Please find each line in the listing below that contains the word "total" and copy those lines out in full.

* EXERCISE INPUTS:

%%

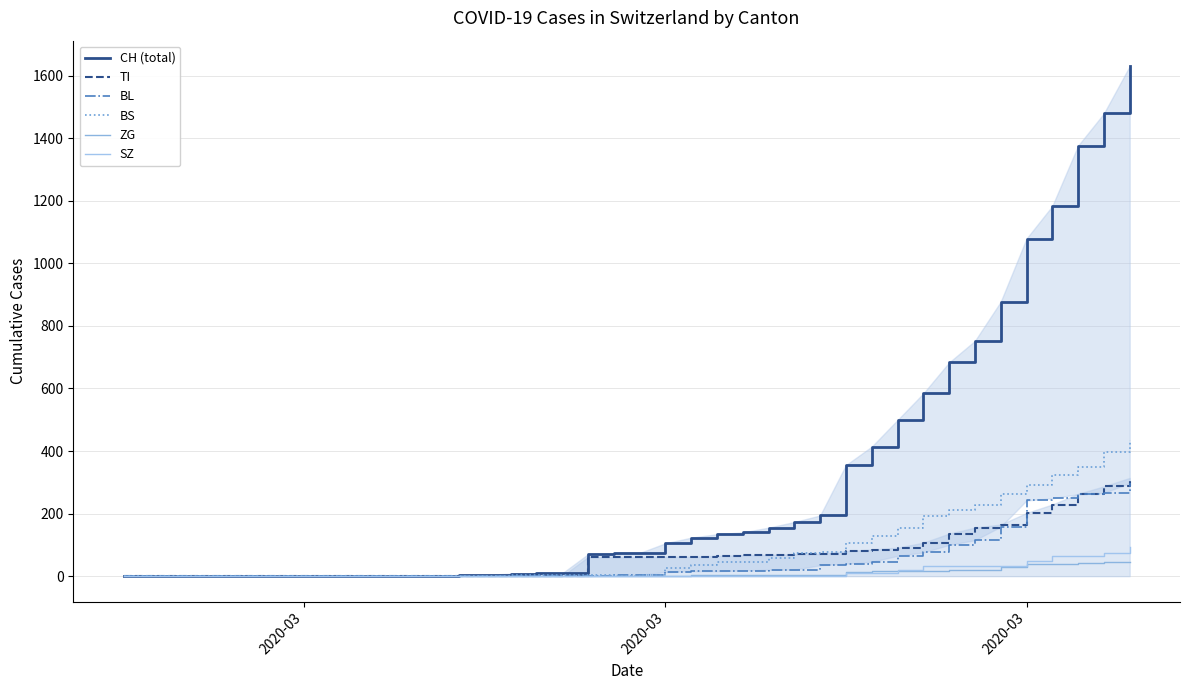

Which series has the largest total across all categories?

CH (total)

%%
%%

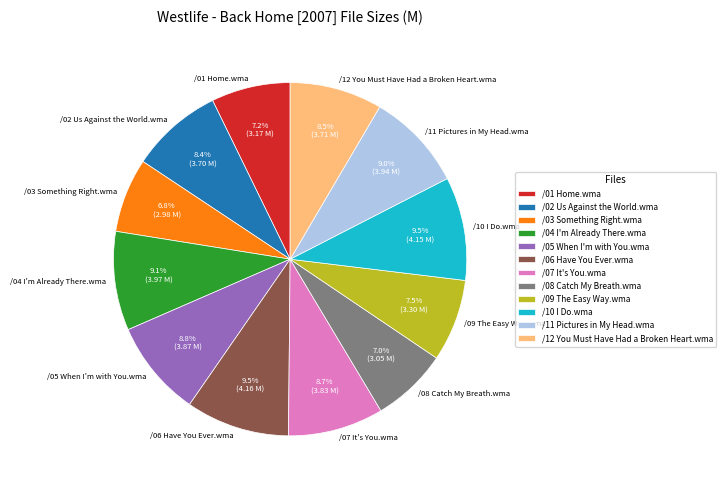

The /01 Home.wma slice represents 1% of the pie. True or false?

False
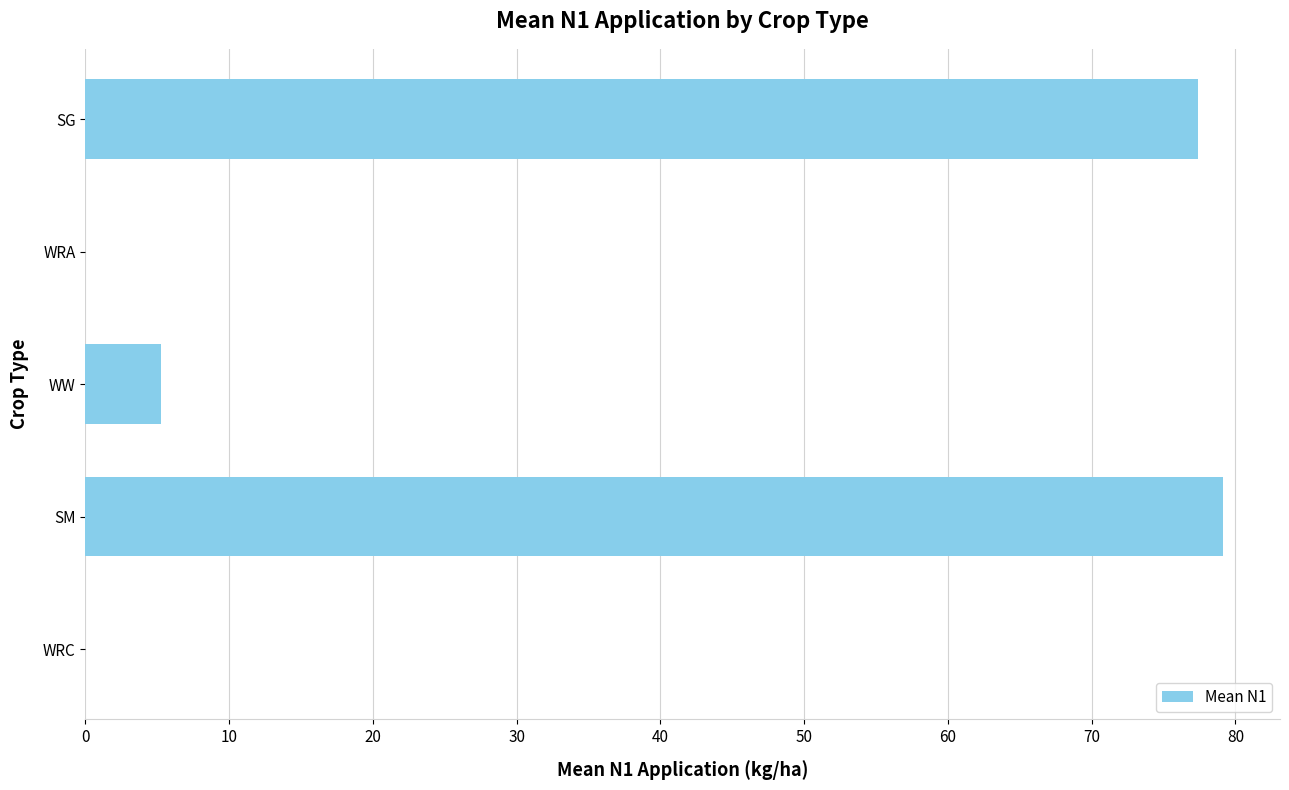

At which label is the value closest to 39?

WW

%%

* ANSWER SPACE:
Which series has the largest total across all categories?
CH (total)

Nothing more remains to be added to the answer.